# Lab 2: Automatic Differentiation (Autograd) - Demo

This notebook demonstrates the automatic differentiation capabilities implemented in Lab 2.

## Table of Contents
1. [Introduction to Automatic Differentiation](#intro)
2. [Basic Gradient Computation](#basic)
3. [Chain Rule in Action](#chain)
4. [Computational Graphs](#graphs)
5. [Real-World Examples](#examples)
6. [Gradient Checking](#checking)
7. [Common Pitfalls](#pitfalls)

## 1. Introduction to Automatic Differentiation {#intro}

Automatic differentiation (autograd) is the foundation of modern deep learning. It allows us to automatically compute gradients of complex functions, which is essential for training neural networks using gradient descent.

**Key Concepts:**
- **Computational Graph**: A directed acyclic graph (DAG) representing the computation
- **Forward Pass**: Computing the function output
- **Backward Pass**: Computing gradients using the chain rule
- **Gradient Accumulation**: Summing gradients from multiple paths

In [1]:
import numpy as np
import sys
sys.path.append('../../../')

from semester1.lab2_autograd.autograd import Tensor, no_grad, check_gradients
import matplotlib.pyplot as plt

print("Autograd module loaded successfully!")

Autograd module loaded successfully!


## 2. Basic Gradient Computation {#basic}

### Example 1: Simple Function f(x) = x²

Let's compute the gradient of f(x) = x² at x = 3.
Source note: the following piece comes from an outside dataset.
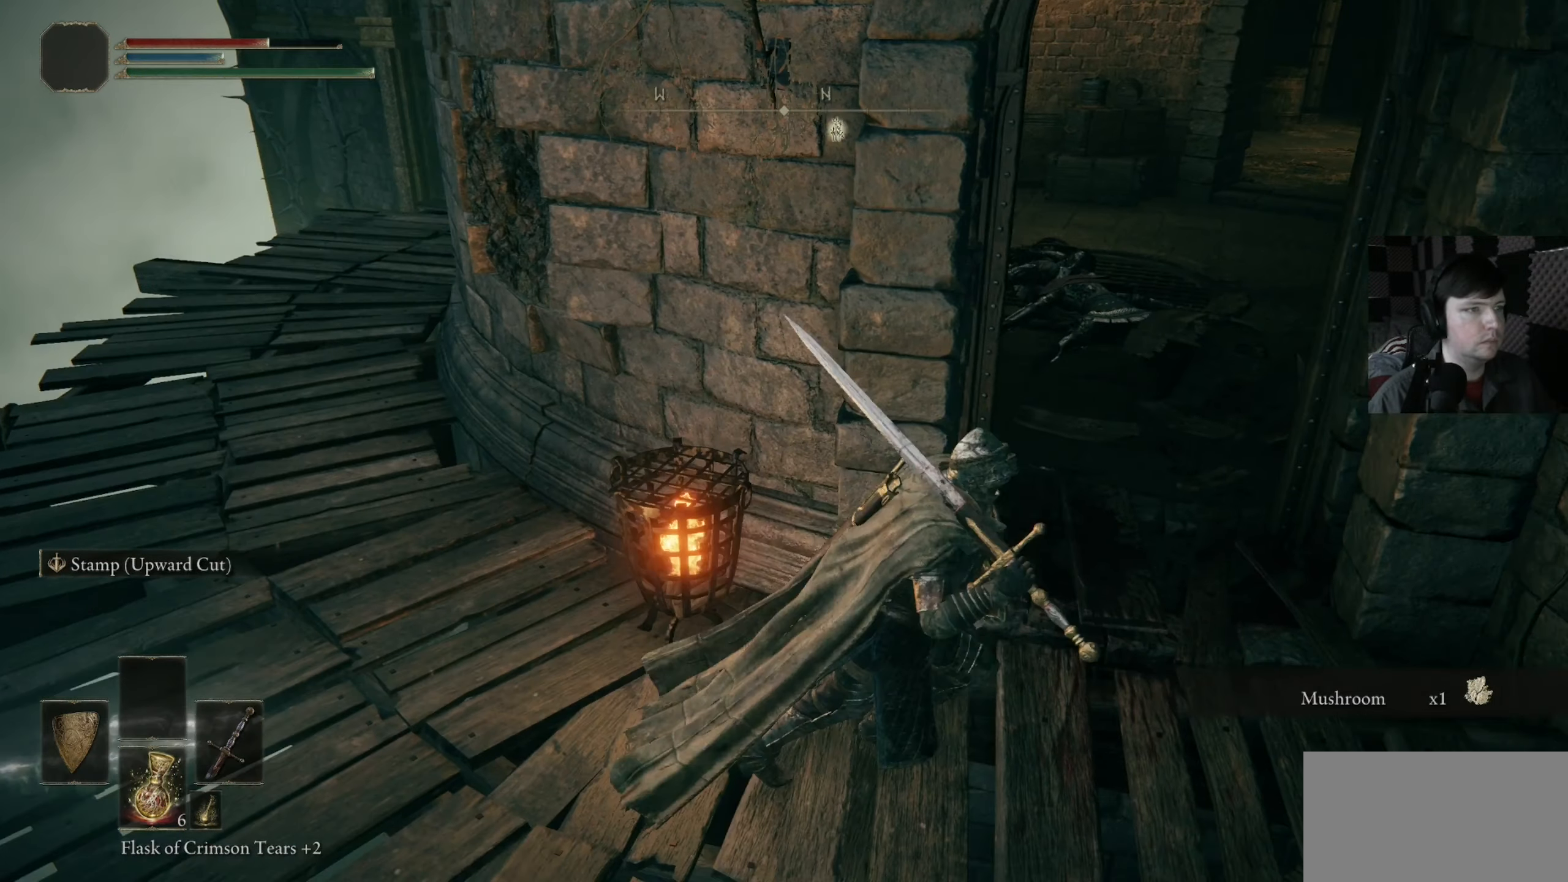
{"buttons": ["B"], "left_stick": "up", "right_stick": "center", "events": [[83, "left_stick", "up-right"], [83, "right_stick", "up-left"], [150, "right_stick", "up"], [250, "right_stick", "center"], [417, "B", "down"], [417, "left_stick", "up"]]}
Mathematically: df/dx = 2x, so at x=3, df/dx = 6

In [2]:
# Create tensor with gradient tracking
x = Tensor([3.0], requires_grad=True)

# Forward pass
y = x ** 2
print(f"x = {x.data}")
print(f"y = f(x) = x² = {y.data}")

# Backward pass
y.backward()

# Check gradient
print(f"dy/dx = {x.grad.data}")
print(f"Expected: {2 * 3.0}")

TypeError: unhashable type: 'Tensor'

### Example 2: Multivariable Function

Let's compute gradients for f(x, y) = x*y + x²

- ∂f/∂x = y + 2x
- ∂f/∂y = x

In [3]:
# Create variables
x = Tensor([2.0], requires_grad=True)
y = Tensor([3.0], requires_grad=True)

# Compute function
z = x * y + x ** 2

# Backward pass
z.backward()

print(f"z = x*y + x² = {z.data}")
print(f"∂z/∂x = {x.grad.data} (expected: y + 2x = 3 + 4 = 7)")
print(f"∂z/∂y = {y.grad.data} (expected: x = 2)")

TypeError: unhashable type: 'Tensor'

### Example 3: Vector Operations

Autograd works seamlessly with vectors and matrices!

In [4]:
# Vector input
x = Tensor([1.0, 2.0, 3.0, 4.0], requires_grad=True)

# Compute sum of squares
y = (x ** 2).sum()

# Backward pass
y.backward()

print(f"x = {x.data}")
print(f"y = Σx² = {y.data}")
print(f"∂y/∂x = {x.grad.data}")
print(f"Expected: 2x = {2 * x.data}")

TypeError: unhashable type: 'Tensor'

## 3. Chain Rule in Action {#chain}

The chain rule is fundamental to backpropagation: **df/dx = (df/dy) × (dy/dx)**

### Example 1: Simple Chain f(x) = (x²)²

In [6]:
x = Tensor([2.0], requires_grad=True)

# Build chain
y = x ** 2      # y = x² = 4
z = y ** 2      # z = y² = 16

print(f"y = x² = {y.data}")
print(f"z = y² = {z.data}")

# Backward pass
z.backward()

print(f"\nGradient computation:")
print(f"dz/dy = 2y = {2 * y.data}")
print(f"dy/dx = 2x = {2 * x.data}")
print(f"dz/dx = (dz/dy)(dy/dx) = {x.grad.data}")
print(f"Expected: 2*4 * 2*2 = {2 * 4.0 * 2 * 2.0}")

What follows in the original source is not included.